### Supplied records
= = = =
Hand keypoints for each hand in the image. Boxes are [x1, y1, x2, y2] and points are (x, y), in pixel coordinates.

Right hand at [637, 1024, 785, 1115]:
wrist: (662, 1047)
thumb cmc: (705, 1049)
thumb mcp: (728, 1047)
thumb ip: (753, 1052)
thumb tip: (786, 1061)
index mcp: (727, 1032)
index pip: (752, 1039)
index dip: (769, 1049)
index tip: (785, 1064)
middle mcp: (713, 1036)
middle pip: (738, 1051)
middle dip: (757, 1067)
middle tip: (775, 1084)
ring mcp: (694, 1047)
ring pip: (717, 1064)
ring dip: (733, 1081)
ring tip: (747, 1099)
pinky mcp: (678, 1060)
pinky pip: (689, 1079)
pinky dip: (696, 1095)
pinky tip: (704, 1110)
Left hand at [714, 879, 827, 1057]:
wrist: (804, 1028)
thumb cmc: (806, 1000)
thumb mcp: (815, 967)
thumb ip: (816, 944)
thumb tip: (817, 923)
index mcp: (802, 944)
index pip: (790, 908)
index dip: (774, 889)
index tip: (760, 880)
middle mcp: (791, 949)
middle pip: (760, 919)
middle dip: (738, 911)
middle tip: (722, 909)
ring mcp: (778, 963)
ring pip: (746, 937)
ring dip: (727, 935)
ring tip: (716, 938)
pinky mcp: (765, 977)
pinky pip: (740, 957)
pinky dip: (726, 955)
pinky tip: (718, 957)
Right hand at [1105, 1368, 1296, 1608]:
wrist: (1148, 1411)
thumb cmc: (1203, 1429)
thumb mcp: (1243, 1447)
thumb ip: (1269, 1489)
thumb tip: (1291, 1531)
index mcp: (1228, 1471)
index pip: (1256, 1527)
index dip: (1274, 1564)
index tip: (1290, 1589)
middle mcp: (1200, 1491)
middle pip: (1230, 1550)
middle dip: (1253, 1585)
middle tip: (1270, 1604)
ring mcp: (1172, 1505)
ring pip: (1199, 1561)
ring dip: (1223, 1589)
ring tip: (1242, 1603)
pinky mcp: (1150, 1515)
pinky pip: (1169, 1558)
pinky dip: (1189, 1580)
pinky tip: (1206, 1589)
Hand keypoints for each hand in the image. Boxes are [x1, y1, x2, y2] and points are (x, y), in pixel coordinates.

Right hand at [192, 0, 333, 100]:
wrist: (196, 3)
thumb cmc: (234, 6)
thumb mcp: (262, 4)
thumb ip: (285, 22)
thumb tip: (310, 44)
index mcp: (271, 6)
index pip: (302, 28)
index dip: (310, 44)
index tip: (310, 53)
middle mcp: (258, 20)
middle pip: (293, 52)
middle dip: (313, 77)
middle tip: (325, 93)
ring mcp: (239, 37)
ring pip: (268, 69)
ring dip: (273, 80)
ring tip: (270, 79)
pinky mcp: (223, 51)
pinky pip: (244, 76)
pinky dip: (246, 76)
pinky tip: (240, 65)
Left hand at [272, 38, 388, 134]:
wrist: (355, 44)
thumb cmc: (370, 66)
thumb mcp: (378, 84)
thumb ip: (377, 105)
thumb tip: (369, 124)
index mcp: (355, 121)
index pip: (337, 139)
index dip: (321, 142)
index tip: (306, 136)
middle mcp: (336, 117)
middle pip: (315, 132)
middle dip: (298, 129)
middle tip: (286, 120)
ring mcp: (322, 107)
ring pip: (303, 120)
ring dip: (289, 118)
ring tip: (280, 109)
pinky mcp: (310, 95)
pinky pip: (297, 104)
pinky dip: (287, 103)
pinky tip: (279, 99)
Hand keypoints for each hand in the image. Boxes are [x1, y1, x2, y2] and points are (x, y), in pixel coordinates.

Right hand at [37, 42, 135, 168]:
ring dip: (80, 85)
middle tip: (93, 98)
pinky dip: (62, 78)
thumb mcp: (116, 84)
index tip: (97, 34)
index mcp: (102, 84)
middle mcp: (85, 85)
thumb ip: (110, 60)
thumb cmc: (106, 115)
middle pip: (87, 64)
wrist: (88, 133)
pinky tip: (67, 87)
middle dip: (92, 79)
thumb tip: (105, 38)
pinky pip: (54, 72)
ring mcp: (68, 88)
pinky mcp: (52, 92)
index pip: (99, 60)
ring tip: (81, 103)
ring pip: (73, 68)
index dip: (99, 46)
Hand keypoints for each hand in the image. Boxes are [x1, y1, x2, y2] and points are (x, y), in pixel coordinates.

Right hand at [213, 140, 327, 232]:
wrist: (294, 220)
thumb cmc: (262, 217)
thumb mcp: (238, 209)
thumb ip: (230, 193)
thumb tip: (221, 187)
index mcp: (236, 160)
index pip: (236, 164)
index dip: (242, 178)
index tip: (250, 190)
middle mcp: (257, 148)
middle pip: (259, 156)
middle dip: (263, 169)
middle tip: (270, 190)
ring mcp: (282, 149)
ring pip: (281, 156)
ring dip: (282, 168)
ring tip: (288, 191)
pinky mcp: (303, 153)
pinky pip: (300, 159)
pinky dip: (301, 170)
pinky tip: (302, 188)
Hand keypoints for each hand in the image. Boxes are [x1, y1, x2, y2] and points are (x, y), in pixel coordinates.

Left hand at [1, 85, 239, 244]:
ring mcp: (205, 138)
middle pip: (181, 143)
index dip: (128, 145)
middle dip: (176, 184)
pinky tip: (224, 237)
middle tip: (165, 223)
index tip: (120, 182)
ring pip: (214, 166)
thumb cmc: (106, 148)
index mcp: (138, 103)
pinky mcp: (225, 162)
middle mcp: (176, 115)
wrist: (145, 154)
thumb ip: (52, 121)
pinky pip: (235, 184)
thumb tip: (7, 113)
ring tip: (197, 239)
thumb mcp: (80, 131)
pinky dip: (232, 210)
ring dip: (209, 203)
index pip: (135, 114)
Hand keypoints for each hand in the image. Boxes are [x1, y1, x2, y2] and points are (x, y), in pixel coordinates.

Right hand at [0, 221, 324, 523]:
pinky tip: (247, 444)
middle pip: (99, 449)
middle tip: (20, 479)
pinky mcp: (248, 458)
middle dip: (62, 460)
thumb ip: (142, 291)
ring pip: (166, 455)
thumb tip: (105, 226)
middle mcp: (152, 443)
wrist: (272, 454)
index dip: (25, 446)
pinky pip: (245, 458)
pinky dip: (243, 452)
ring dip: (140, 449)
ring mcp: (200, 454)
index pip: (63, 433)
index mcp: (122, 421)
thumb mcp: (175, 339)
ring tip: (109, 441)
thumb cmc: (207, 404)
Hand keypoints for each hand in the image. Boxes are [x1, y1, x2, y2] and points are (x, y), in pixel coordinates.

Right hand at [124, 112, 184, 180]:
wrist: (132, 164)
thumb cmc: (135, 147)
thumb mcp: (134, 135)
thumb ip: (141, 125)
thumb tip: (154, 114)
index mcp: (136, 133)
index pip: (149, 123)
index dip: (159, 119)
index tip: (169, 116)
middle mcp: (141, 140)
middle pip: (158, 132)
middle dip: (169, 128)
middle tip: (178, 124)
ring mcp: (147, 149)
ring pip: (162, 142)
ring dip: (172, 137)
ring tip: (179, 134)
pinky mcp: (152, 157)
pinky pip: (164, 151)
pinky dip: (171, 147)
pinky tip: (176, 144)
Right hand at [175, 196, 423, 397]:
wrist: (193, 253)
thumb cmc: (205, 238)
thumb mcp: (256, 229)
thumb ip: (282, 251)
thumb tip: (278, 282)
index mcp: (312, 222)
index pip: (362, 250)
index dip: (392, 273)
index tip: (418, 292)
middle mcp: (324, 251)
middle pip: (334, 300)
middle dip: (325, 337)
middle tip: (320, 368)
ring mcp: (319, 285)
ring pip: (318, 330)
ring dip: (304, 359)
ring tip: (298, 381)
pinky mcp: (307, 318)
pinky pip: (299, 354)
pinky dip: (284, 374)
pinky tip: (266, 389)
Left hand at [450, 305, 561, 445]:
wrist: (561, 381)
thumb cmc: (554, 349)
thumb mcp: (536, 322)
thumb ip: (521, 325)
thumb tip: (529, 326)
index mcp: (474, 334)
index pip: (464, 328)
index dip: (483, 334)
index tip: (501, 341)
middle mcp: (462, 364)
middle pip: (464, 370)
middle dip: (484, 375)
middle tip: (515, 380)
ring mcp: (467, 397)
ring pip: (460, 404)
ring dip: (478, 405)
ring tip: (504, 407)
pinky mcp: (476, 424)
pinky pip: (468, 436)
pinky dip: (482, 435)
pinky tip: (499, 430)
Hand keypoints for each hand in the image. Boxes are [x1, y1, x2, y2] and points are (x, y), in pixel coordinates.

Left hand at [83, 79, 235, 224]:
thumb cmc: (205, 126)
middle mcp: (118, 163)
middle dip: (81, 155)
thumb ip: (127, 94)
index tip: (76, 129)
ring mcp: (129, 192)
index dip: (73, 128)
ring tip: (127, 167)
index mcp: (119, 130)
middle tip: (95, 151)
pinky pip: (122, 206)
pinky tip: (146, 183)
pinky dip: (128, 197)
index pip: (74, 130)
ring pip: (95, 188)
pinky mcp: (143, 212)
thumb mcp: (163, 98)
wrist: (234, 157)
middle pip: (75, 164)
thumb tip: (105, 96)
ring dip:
= = = =
### Instructions for the task
Which lines of the listing contain the string "Left"? Copy each of them.

### Response box
Left hand at [714, 879, 827, 1057]:
Left hand at [272, 38, 388, 134]:
Left hand at [1, 85, 239, 244]:
Left hand at [450, 305, 561, 445]:
Left hand at [83, 79, 235, 224]:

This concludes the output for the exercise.